Experimentation
Turn marketing ideas into controlled tests with hypotheses, guardrails, and decisions.
Key takeaways
- Experimentation turns opinion into a testable claim and prevents scaling campaigns before the team understands why something works.
- The experiment brief fixes a hypothesis, audience, variable, metric, guardrail, and a decision rule (scale, iterate, hold, or stop) before launch.
- Experiment type follows the bottleneck: message, offer, channel, creative, or funnel test.
- The cadence ties tests to current OKRs, runs long enough to avoid noise, decides by the predefined rule, and archives results in a learning log.
- Avoid testing too many variables at once or calling a test successful on vanity metrics.

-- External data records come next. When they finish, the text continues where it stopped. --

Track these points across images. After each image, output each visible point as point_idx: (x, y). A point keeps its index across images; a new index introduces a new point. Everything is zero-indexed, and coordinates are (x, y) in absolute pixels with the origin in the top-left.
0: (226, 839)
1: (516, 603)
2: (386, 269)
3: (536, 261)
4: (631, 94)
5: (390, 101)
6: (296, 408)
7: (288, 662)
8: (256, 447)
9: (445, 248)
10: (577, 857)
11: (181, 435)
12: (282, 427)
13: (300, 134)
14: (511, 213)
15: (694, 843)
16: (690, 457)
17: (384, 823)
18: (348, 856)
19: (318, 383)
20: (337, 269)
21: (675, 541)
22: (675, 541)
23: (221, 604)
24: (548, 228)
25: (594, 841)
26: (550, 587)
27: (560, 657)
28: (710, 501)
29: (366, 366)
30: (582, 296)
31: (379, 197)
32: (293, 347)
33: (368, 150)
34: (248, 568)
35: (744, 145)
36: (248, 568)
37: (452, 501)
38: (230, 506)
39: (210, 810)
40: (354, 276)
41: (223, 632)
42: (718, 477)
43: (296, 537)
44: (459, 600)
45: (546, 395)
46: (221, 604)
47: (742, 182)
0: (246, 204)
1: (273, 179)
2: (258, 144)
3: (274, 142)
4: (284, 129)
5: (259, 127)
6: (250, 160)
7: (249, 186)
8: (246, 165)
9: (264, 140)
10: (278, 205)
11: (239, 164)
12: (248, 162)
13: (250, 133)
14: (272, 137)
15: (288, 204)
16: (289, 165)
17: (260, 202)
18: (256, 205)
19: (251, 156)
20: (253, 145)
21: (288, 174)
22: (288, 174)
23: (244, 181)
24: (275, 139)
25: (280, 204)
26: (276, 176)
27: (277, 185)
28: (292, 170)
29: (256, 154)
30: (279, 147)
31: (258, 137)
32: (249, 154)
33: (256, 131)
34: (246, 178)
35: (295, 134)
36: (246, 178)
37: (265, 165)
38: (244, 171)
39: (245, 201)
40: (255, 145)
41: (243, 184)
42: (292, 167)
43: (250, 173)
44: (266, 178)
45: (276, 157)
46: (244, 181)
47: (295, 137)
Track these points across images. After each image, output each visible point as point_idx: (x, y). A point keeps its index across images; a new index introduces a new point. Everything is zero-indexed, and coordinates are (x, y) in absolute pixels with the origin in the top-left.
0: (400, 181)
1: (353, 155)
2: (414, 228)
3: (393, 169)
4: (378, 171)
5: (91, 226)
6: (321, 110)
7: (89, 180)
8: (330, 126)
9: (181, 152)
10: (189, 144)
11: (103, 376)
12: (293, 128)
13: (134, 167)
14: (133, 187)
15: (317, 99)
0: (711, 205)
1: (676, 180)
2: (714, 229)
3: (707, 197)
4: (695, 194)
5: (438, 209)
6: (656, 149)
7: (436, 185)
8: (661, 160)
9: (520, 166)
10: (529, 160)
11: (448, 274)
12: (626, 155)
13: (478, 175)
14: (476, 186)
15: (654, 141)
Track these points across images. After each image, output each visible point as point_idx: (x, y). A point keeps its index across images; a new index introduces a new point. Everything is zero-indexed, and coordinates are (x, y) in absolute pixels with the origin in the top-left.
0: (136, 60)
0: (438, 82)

Experimentation keeps marketing honest. It turns opinion into a testable claim and prevents the team from scaling campaigns before they understand why something works.
Experiment Brief
| Field | Description |
|---|---|
| Hypothesis | If we do X for audience Y, metric Z will improve because reason R |
| Audience | Segment, channel, and exclusions |
| Variable | Message, offer, creative, page, sequence, or audience |
| Metric | Primary and secondary metrics |
| Guardrail | Budget, brand risk, legal risk, quality threshold |
| Decision rule | Scale, iterate, hold, or stop |
Experiment Types
| Type | Use when |
|---|---|
| Message test | The audience is known but promise is uncertain |
| Offer test | Traffic exists but conversion is weak |
| Channel test | The team is unsure where demand lives |
| Creative test | The offer works but attention is low |
| Funnel test | Interest exists but progression is slow |
Operating Cadence
- Review the backlog and select tests tied to current OKRs.
- Write the hypothesis before launch.
- Run the test long enough to avoid reacting to noise.
- Decide using the rule defined in advance.
- Archive the result in a learning log.
Anti-Patterns
- Testing too many variables at once.
- Calling a test successful because vanity metrics improved.
- Repeating experiments without updating the hypothesis.
- Ignoring sales or customer success feedback when evaluating quality.